🔎 Why mistakes happen

  • Heavy workload: Doctors and nurses handle huge numbers of patients and results every day.

  • Fragmented IT systems: GP, hospital, and lab systems don’t always link, so information can get lost.

  • Human error: Fatigue, multitasking, and assumptions all increase the risk of oversight.

  • Defensive culture: Trusts sometimes minimise problems to protect reputation or avoid litigation.

Most errors are not deliberate — but they can cause harm if they are not caught quickly.
Martha’s Rule was created after a young girl died when her family’s concerns were ignored — it’s designed to stop that happening again.


🛡 What safeguards are already in place?

Although mistakes still happen, the NHS has many systems to reduce risk and catch errors early:

  • Critical results alerts: Labs automatically flag dangerously abnormal results so they cannot be overlooked.

  • Early Warning Scores (NEWS2): Vital signs generate a score that prompts urgent review if the patient is deteriorating.

  • Sepsis protocols: Hospitals have rapid-response pathways for suspected sepsis.

  • Cross-checking: High-risk drugs often require two professionals to sign off.

  • Incident reporting: Staff can log “near misses” to help the system learn.

  • Duty of Candour: Trusts must inform patients if serious harm has been caused by an error.

  • Martha’s Rule: Gives patients/families the right to request an urgent independent review if they feel concerns are being ignored.


💻 Are new IT systems making care safer?

The NHS is moving to large electronic patient record (EPR) systems such as Epic, Cerner and Lorenzo. These bring real safety gains:

Safer features

  • Automatic alerts for critical blood results.

  • Built-in early warning score (NEWS2) calculations to detect deterioration.

  • Electronic prescribing with dose, allergy, and interaction checks.

  • Shared records across hospitals, GPs, and community services.

  • Digital audit trails showing who reviewed results and when.

But challenges remain

  • Too many alerts can cause “alert fatigue,” leading staff to dismiss warnings.

  • System crashes or downtime can force staff back to paper, which is less safe.

  • Complexity can slow clinicians down until they are confident with the system.

  • Hospital and GP systems still don’t fully integrate everywhere, so results can still be missed.

Bottom line: New IT has improved safety compared to the old paper-and-fax systems, but it isn’t foolproof. It works best alongside clinical vigilance and patient involvement.


✅ What you can do if you suspect a mistake

Step 1. Check directly with the clinical team

  • Ask: “Can you confirm this result/issue has been reviewed?”

  • Request a written explanation or clinic letter.
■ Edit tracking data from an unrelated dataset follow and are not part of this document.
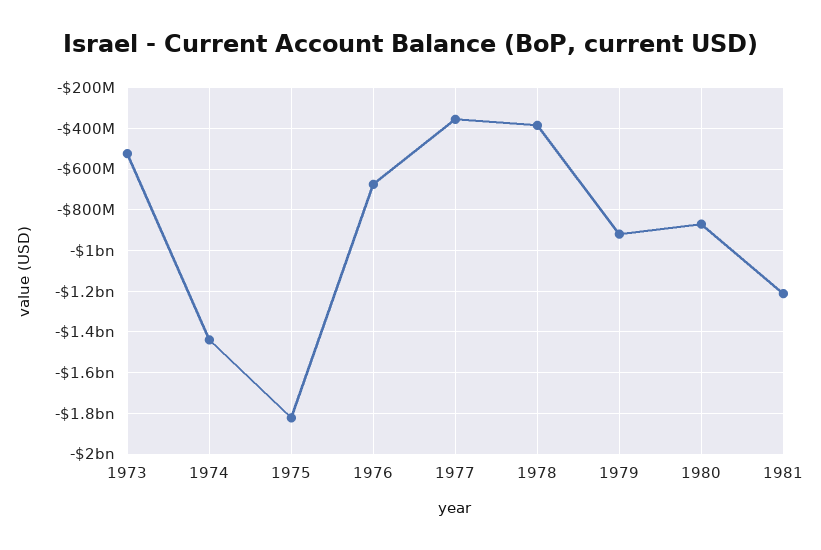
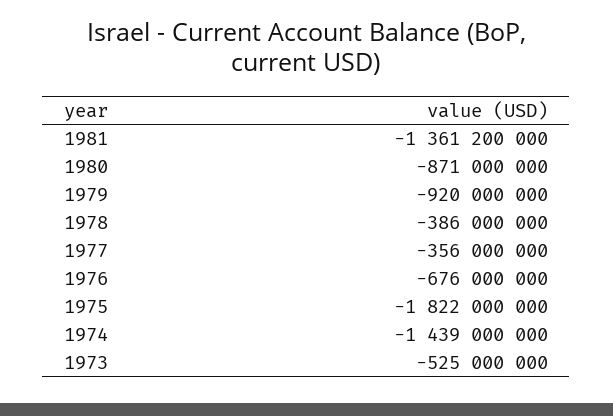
  {
    "1973": -525000000,
    "1974": -1439000000,
    "1975": -1822000000,
    "1976": -676000000,
    "1977": -356000000,
    "1978": -386000000,
    "1979": -920000000,
    "1980": -871000000,
-   "1981": -1200000000
+   "1981": -1361200000
  }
  • Keep notes of the conversation.

Step 2. Escalate to a senior doctor/clinical lead

  • Ask who the consultant in charge is.

  • Write your concern clearly and factually.

Step 3. If your loved one is deteriorating: use Martha’s Rule

  • You can request an urgent review by a critical care team, separate from the ward team.

  • Available 24/7 in hospitals where introduced.

  • Say: 👉 “We want a review under Martha’s Rule.”

  • If not yet in your hospital, ask for the critical care outreach team.

Step 4. Contact PALS (Patient Advice & Liaison Service)

  • They can chase answers and log concerns.

Step 5. Make a formal complaint to the Trust

  • Keep it factual (what happened, why it matters, what outcome you want).

  • The Trust must acknowledge within 3 working days.

Step 6. Escalate outside the Trust

  • If unsatisfied, go to the Parliamentary and Health Service Ombudsman (PHSO).


🧭 Tips to protect yourself & your family

  • Keep copies of all results and letters.

  • Track your results in a simple log.

  • Bring support (family, advocate, charity like AvMA).

  • Stay factual: stick to dates, facts, and impact.


🔑 Key message

Mistakes in healthcare happen for many reasons — but the NHS has safeguards and new IT systems to reduce risk, and Martha’s Rule adds an extra urgent safety net.

Patients and families still play a vital role by asking questions, checking results, and speaking up.

You are not being difficult — you are being safe.